Me Tremblay figure dans les éditions 2005 et 2006 du répertoire American Lawyers Guide to the Leading 500 Lawyers in Canada, publié par Lexpert, à titre d’avocat chef de file dans les domaines des recours collectifs, du litige commercial des entreprises, du litige en valeurs mobilières et de la responsabilité des dirigeants et des administrateurs. En octobre 2005, son nom figurait sur la liste des « Top 100 Canada-US Litigators » publiée dans leFinancial Post et il a été nommé avocat de l’année en litige « survie de l’entreprise à risque » à Montréal dans l’édition 2011 de la revue Best Lawyers in Canada.

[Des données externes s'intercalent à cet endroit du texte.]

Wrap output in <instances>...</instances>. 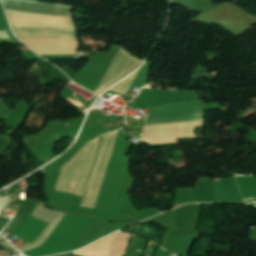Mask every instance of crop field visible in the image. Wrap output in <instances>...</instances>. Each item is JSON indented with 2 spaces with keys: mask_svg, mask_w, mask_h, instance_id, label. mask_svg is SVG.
Segmentation results:
<instances>
[{
  "mask_svg": "<svg viewBox=\"0 0 256 256\" xmlns=\"http://www.w3.org/2000/svg\"><path fill=\"white\" fill-rule=\"evenodd\" d=\"M97 148L98 138L88 141L68 162L63 164L55 190L82 196Z\"/></svg>",
  "mask_w": 256,
  "mask_h": 256,
  "instance_id": "8a807250",
  "label": "crop field"
},
{
  "mask_svg": "<svg viewBox=\"0 0 256 256\" xmlns=\"http://www.w3.org/2000/svg\"><path fill=\"white\" fill-rule=\"evenodd\" d=\"M119 131V130H118ZM118 131L105 134L101 138L99 152L82 199V207L94 208L108 165L110 163Z\"/></svg>",
  "mask_w": 256,
  "mask_h": 256,
  "instance_id": "ac0d7876",
  "label": "crop field"
},
{
  "mask_svg": "<svg viewBox=\"0 0 256 256\" xmlns=\"http://www.w3.org/2000/svg\"><path fill=\"white\" fill-rule=\"evenodd\" d=\"M149 109L151 116L147 124L204 120L201 101Z\"/></svg>",
  "mask_w": 256,
  "mask_h": 256,
  "instance_id": "34b2d1b8",
  "label": "crop field"
},
{
  "mask_svg": "<svg viewBox=\"0 0 256 256\" xmlns=\"http://www.w3.org/2000/svg\"><path fill=\"white\" fill-rule=\"evenodd\" d=\"M141 62L142 60L128 53L124 48H121L100 81L95 93L101 94L113 83L133 72L141 64Z\"/></svg>",
  "mask_w": 256,
  "mask_h": 256,
  "instance_id": "412701ff",
  "label": "crop field"
},
{
  "mask_svg": "<svg viewBox=\"0 0 256 256\" xmlns=\"http://www.w3.org/2000/svg\"><path fill=\"white\" fill-rule=\"evenodd\" d=\"M130 236L127 233L117 232L73 254L81 256H125Z\"/></svg>",
  "mask_w": 256,
  "mask_h": 256,
  "instance_id": "f4fd0767",
  "label": "crop field"
},
{
  "mask_svg": "<svg viewBox=\"0 0 256 256\" xmlns=\"http://www.w3.org/2000/svg\"><path fill=\"white\" fill-rule=\"evenodd\" d=\"M6 3L20 4V5H28L42 8H50V9H58V10H66L69 11L75 6L69 5H59V4H46L41 2H34L29 0H1ZM7 10H15V11H23V12H31V13H39L46 15H55V16H66L71 17L69 12L66 11H58V10H50V9H42L35 7H27V6H19V5H11L3 3Z\"/></svg>",
  "mask_w": 256,
  "mask_h": 256,
  "instance_id": "dd49c442",
  "label": "crop field"
},
{
  "mask_svg": "<svg viewBox=\"0 0 256 256\" xmlns=\"http://www.w3.org/2000/svg\"><path fill=\"white\" fill-rule=\"evenodd\" d=\"M218 202L244 203L234 177L215 180ZM246 198L247 199H253Z\"/></svg>",
  "mask_w": 256,
  "mask_h": 256,
  "instance_id": "e52e79f7",
  "label": "crop field"
},
{
  "mask_svg": "<svg viewBox=\"0 0 256 256\" xmlns=\"http://www.w3.org/2000/svg\"><path fill=\"white\" fill-rule=\"evenodd\" d=\"M138 71L135 74H133L131 77L126 79L125 81H123V82L119 83L118 85H116L113 89H111V91H114V92H117V93L125 95V93L128 90L129 86L131 85V83L135 79Z\"/></svg>",
  "mask_w": 256,
  "mask_h": 256,
  "instance_id": "d8731c3e",
  "label": "crop field"
}]
</instances>
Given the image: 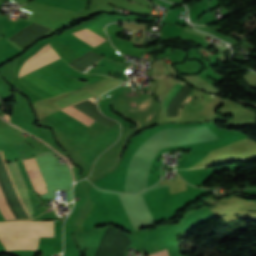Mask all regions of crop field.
Listing matches in <instances>:
<instances>
[{
  "instance_id": "1",
  "label": "crop field",
  "mask_w": 256,
  "mask_h": 256,
  "mask_svg": "<svg viewBox=\"0 0 256 256\" xmlns=\"http://www.w3.org/2000/svg\"><path fill=\"white\" fill-rule=\"evenodd\" d=\"M54 221H13L0 223V242L6 250H36L38 236L53 237Z\"/></svg>"
},
{
  "instance_id": "2",
  "label": "crop field",
  "mask_w": 256,
  "mask_h": 256,
  "mask_svg": "<svg viewBox=\"0 0 256 256\" xmlns=\"http://www.w3.org/2000/svg\"><path fill=\"white\" fill-rule=\"evenodd\" d=\"M171 145L194 143L203 140H212L217 137L207 127L167 129Z\"/></svg>"
},
{
  "instance_id": "3",
  "label": "crop field",
  "mask_w": 256,
  "mask_h": 256,
  "mask_svg": "<svg viewBox=\"0 0 256 256\" xmlns=\"http://www.w3.org/2000/svg\"><path fill=\"white\" fill-rule=\"evenodd\" d=\"M20 163H21V165L24 169V172H25V174L28 178V181H29L32 189L38 190V189L43 188L45 185L43 186L44 183L42 184L43 180L41 181L42 178L40 179V176H39L40 173L38 174V171H37L38 168L36 169V166L34 164L33 159L31 158V159H27V160H22V161H20ZM0 193H1L2 199L4 201V204L6 206V209L8 211L10 219L15 220L14 219L15 216L13 217V214H12V211H11L12 208L10 209V206H9L8 201H7V198H6V195L4 193L1 182H0ZM1 196H0L1 211L4 215V217L6 218V220H10L9 217H8L7 211L5 209V206L3 204V201L1 199Z\"/></svg>"
},
{
  "instance_id": "4",
  "label": "crop field",
  "mask_w": 256,
  "mask_h": 256,
  "mask_svg": "<svg viewBox=\"0 0 256 256\" xmlns=\"http://www.w3.org/2000/svg\"><path fill=\"white\" fill-rule=\"evenodd\" d=\"M58 58L60 57L48 43L25 62L18 74V77L20 78Z\"/></svg>"
},
{
  "instance_id": "5",
  "label": "crop field",
  "mask_w": 256,
  "mask_h": 256,
  "mask_svg": "<svg viewBox=\"0 0 256 256\" xmlns=\"http://www.w3.org/2000/svg\"><path fill=\"white\" fill-rule=\"evenodd\" d=\"M106 207L113 220L117 222L128 221V217L116 192H108L100 190Z\"/></svg>"
},
{
  "instance_id": "6",
  "label": "crop field",
  "mask_w": 256,
  "mask_h": 256,
  "mask_svg": "<svg viewBox=\"0 0 256 256\" xmlns=\"http://www.w3.org/2000/svg\"><path fill=\"white\" fill-rule=\"evenodd\" d=\"M72 34L76 35L77 37L81 38L82 40H84L85 42L89 43L90 45H92L94 47L97 46L98 44L106 41L102 37L98 36L97 34L91 32L87 29L77 31Z\"/></svg>"
},
{
  "instance_id": "7",
  "label": "crop field",
  "mask_w": 256,
  "mask_h": 256,
  "mask_svg": "<svg viewBox=\"0 0 256 256\" xmlns=\"http://www.w3.org/2000/svg\"><path fill=\"white\" fill-rule=\"evenodd\" d=\"M61 110L88 126L94 121L87 115L83 114L82 112H80L79 110H77L71 106L61 109Z\"/></svg>"
},
{
  "instance_id": "8",
  "label": "crop field",
  "mask_w": 256,
  "mask_h": 256,
  "mask_svg": "<svg viewBox=\"0 0 256 256\" xmlns=\"http://www.w3.org/2000/svg\"><path fill=\"white\" fill-rule=\"evenodd\" d=\"M184 87V84L181 82H177L172 89L169 91V93L166 95V97L163 99L162 104H163V112L167 114V109L172 101V99L181 91V89Z\"/></svg>"
},
{
  "instance_id": "9",
  "label": "crop field",
  "mask_w": 256,
  "mask_h": 256,
  "mask_svg": "<svg viewBox=\"0 0 256 256\" xmlns=\"http://www.w3.org/2000/svg\"><path fill=\"white\" fill-rule=\"evenodd\" d=\"M150 256H168L167 255V251H161V252H157V253H154V254H150Z\"/></svg>"
}]
</instances>
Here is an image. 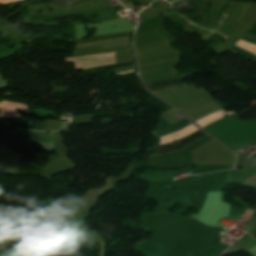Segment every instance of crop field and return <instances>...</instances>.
Returning a JSON list of instances; mask_svg holds the SVG:
<instances>
[{"label": "crop field", "mask_w": 256, "mask_h": 256, "mask_svg": "<svg viewBox=\"0 0 256 256\" xmlns=\"http://www.w3.org/2000/svg\"><path fill=\"white\" fill-rule=\"evenodd\" d=\"M52 255L54 256H93V251L79 246V245H70L64 244L53 251ZM48 255V256H52Z\"/></svg>", "instance_id": "8a807250"}, {"label": "crop field", "mask_w": 256, "mask_h": 256, "mask_svg": "<svg viewBox=\"0 0 256 256\" xmlns=\"http://www.w3.org/2000/svg\"><path fill=\"white\" fill-rule=\"evenodd\" d=\"M204 135L206 134H204L202 131L199 130L194 134L177 141L178 143L176 144L170 143L162 146H156L154 148L157 154L178 150V149H181L183 146L191 144L192 142L196 141L197 139L201 138Z\"/></svg>", "instance_id": "ac0d7876"}, {"label": "crop field", "mask_w": 256, "mask_h": 256, "mask_svg": "<svg viewBox=\"0 0 256 256\" xmlns=\"http://www.w3.org/2000/svg\"><path fill=\"white\" fill-rule=\"evenodd\" d=\"M189 124H191V123H189L187 120L183 119L168 128L157 130V131H152V133L156 138H158L160 136H164V135H168L173 132H176Z\"/></svg>", "instance_id": "34b2d1b8"}, {"label": "crop field", "mask_w": 256, "mask_h": 256, "mask_svg": "<svg viewBox=\"0 0 256 256\" xmlns=\"http://www.w3.org/2000/svg\"><path fill=\"white\" fill-rule=\"evenodd\" d=\"M182 80H184V78L150 83V84H146V86L149 88L150 91H153V90H158V89H162V88H166V87H170V86L183 85V84H185L184 82L177 83Z\"/></svg>", "instance_id": "412701ff"}, {"label": "crop field", "mask_w": 256, "mask_h": 256, "mask_svg": "<svg viewBox=\"0 0 256 256\" xmlns=\"http://www.w3.org/2000/svg\"><path fill=\"white\" fill-rule=\"evenodd\" d=\"M53 5H59V6H64V7H70L74 4H77L79 2H83V0H51ZM42 2V1H38ZM36 3V2H28V6Z\"/></svg>", "instance_id": "f4fd0767"}, {"label": "crop field", "mask_w": 256, "mask_h": 256, "mask_svg": "<svg viewBox=\"0 0 256 256\" xmlns=\"http://www.w3.org/2000/svg\"><path fill=\"white\" fill-rule=\"evenodd\" d=\"M27 139L30 140L31 142H38L39 145L42 146V148L46 151L52 150L55 145L53 143H48V142H44V141L34 140V139H30V138H27Z\"/></svg>", "instance_id": "dd49c442"}, {"label": "crop field", "mask_w": 256, "mask_h": 256, "mask_svg": "<svg viewBox=\"0 0 256 256\" xmlns=\"http://www.w3.org/2000/svg\"><path fill=\"white\" fill-rule=\"evenodd\" d=\"M254 208H256V206H253Z\"/></svg>", "instance_id": "e52e79f7"}]
</instances>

Me Tremblay a reçu un baccalauréat ès arts de l’Université Laval (Québec) en 1964 et a obtenu un certificat d’études économiques et sa licence en droit de la Faculté de droit de l’Université d’Ottawa en 1967. Il a été admis au Barreau du Québec en 1968. En 1969, il a obtenu un diplôme d’études supérieures en droit public de l’Université d’Ottawa. Il a été secrétaire juridique à la Cour suprême du Canada de 1967 à 1969. Il a été nommé conseil de la reine en décembre 1987, est devenu membre de l’Ordre du Canada en décembre 2003 et Officier de l’Ordre national du Québec en juin 2005, a reçu le titre d’avocat émérite en mai 2010, est présentement vice-président de la Fédération des ordre professionnels de juristes du Canada ainsi que Président de la Commission ‘’Avenir de l’avocat’’ de l’Union Internationale des Avocats.
Me Tremblay a été Bâtonnier du Québec de 2008 à 2009.